Subject of Probability Theory
Consider an experiment in which an event $A$ may or may not occur. Examples of such experiments include:
a) Experiment: manufacturing a specific product, Event $A$: the product meets the standard;
b) Experiment: tossing a coin, Event $A$: heads appears;
c) Experiment: shooting five times at a target, Event $A$: scoring 30 points;
d) Experiment: entering a program into a computer, Event $A$: error-free input.
Common to all these experiments is that each can be repeated under certain conditions as many times as desired. Such experiments are called trials.

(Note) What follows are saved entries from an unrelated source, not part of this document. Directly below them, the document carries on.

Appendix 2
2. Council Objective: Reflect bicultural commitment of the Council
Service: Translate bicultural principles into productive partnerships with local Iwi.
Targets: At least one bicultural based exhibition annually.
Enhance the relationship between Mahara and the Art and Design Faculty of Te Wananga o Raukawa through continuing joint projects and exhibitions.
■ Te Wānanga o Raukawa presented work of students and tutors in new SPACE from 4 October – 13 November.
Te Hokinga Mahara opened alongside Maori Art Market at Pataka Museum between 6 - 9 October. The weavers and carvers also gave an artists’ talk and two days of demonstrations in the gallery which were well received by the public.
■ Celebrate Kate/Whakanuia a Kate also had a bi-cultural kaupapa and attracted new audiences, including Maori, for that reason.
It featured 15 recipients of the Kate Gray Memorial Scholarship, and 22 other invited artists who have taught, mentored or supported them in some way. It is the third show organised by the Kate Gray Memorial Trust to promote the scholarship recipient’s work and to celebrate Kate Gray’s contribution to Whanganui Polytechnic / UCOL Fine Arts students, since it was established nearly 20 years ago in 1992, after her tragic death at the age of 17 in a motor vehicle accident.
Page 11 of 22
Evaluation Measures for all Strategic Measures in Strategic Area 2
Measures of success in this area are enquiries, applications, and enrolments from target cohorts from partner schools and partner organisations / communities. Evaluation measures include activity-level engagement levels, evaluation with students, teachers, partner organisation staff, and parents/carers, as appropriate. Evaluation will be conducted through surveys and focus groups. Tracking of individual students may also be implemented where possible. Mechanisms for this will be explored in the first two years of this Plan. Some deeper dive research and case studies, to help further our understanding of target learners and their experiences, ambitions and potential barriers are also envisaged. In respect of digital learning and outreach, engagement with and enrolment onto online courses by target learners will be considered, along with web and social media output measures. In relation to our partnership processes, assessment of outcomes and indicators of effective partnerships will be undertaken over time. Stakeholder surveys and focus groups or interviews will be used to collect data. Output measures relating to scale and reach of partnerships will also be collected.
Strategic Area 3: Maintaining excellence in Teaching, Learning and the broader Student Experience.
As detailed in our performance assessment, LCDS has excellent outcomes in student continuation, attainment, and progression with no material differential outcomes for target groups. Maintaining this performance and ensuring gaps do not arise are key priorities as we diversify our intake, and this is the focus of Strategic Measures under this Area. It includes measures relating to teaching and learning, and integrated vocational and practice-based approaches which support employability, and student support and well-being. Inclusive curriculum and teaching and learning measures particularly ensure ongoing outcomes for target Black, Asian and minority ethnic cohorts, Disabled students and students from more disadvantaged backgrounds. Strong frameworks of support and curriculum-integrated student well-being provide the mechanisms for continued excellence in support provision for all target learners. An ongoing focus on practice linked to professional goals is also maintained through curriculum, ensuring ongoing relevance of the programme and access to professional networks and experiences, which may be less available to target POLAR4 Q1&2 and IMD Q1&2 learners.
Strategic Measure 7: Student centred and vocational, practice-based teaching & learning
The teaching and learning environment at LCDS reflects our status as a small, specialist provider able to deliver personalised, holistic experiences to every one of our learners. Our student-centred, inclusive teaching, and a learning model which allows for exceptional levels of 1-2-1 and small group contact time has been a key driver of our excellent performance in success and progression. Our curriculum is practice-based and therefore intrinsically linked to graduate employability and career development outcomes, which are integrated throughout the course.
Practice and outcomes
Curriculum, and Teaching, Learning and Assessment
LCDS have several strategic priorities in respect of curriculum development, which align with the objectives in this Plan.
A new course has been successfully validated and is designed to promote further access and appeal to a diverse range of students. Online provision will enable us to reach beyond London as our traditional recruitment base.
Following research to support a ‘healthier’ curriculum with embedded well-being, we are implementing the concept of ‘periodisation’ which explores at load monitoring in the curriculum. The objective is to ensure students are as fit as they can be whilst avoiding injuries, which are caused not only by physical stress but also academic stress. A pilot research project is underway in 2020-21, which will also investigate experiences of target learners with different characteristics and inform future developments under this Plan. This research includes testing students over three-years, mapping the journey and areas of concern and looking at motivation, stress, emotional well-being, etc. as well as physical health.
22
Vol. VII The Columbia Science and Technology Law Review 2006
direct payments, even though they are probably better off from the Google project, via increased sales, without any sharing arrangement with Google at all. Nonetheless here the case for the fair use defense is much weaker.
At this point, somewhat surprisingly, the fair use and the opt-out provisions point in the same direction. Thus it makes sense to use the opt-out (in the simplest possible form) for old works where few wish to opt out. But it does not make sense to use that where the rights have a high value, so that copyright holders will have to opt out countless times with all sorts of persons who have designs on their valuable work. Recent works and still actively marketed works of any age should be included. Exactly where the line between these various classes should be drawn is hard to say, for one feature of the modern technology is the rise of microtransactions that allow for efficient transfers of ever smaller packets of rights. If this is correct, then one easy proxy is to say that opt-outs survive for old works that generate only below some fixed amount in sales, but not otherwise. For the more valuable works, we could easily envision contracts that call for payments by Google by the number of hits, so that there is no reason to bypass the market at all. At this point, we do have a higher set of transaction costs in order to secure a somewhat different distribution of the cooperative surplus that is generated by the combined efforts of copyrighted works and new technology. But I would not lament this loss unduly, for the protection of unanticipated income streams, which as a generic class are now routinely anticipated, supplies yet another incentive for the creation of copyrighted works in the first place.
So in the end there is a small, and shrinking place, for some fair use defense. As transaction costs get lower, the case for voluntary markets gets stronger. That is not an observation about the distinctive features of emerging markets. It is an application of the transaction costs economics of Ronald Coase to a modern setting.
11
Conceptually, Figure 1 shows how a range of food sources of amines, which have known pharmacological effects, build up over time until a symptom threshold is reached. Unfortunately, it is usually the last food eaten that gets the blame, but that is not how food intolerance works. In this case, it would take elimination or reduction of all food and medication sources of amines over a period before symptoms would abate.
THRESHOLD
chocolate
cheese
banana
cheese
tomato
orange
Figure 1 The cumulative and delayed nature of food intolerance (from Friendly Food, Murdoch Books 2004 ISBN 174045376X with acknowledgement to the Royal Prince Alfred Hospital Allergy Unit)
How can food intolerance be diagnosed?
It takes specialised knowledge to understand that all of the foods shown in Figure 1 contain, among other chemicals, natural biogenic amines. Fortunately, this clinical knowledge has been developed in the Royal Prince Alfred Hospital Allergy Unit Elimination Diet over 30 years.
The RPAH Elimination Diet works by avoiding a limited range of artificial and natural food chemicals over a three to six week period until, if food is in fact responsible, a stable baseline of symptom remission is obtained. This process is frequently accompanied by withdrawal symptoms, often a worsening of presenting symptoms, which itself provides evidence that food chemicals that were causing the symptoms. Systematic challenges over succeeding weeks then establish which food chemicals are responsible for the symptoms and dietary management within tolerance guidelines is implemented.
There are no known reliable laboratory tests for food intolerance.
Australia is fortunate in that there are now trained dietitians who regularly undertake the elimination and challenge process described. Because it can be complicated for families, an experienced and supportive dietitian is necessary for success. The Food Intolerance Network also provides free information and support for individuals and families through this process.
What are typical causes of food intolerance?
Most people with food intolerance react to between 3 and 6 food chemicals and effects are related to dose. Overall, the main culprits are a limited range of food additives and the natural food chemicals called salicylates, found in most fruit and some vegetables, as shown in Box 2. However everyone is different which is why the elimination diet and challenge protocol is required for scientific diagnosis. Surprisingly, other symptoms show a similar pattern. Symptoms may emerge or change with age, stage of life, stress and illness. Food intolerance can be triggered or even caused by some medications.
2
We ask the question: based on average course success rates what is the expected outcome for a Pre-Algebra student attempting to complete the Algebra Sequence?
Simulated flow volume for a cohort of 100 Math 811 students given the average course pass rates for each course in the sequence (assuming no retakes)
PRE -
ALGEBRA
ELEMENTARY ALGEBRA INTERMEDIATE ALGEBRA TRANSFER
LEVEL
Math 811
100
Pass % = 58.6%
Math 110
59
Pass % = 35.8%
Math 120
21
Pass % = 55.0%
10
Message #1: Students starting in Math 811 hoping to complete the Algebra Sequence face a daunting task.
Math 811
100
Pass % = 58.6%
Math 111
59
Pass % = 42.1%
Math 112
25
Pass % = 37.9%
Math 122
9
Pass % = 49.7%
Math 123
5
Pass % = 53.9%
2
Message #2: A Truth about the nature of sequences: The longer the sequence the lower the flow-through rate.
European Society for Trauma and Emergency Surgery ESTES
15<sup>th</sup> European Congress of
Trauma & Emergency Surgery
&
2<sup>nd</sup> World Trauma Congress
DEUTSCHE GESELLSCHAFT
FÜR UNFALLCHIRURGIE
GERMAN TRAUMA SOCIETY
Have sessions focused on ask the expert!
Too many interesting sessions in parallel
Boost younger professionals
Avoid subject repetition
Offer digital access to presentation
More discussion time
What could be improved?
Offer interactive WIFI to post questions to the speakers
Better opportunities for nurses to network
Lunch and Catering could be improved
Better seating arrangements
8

Events are classified into the following types: random, certain, and impossible.
A random event is one that may or may not occur under the given conditions.
A certain event is one that will definitely occur under the given conditions.
An impossible event is one that cannot occur under the given conditions.
For example, if an urn contains only white balls, drawing a white ball from the urn is a certain event, while drawing a ball of another color is an impossible event. Tossing a coin can result in heads as a random event because tails may also appear.
Random events are denoted by capital Latin letters, such as $A$, $B$, $C$, $D$, $X$, $Y$, $A_1$, $A_2, \ldots, A_n$.
Each random event results from many random or unknown causes affecting the event, making it impossible to predict the outcome of a particular trial. However, by repeating the experiment many times under the same conditions, one can identify a certain pattern of occurrence or non-occurrence of the event. This pattern is known as the probabilistic regularity of mass homogeneous random events.
In probability theory, mass homogeneous random events are those that occur repeatedly under the same conditions or when many identical events occur.
For example, tossing one coin 1000 times or tossing 1000 identical coins once is considered the same event in probability theory. The subject of probability theory is the study of probabilistic regularities of mass homogeneous random events.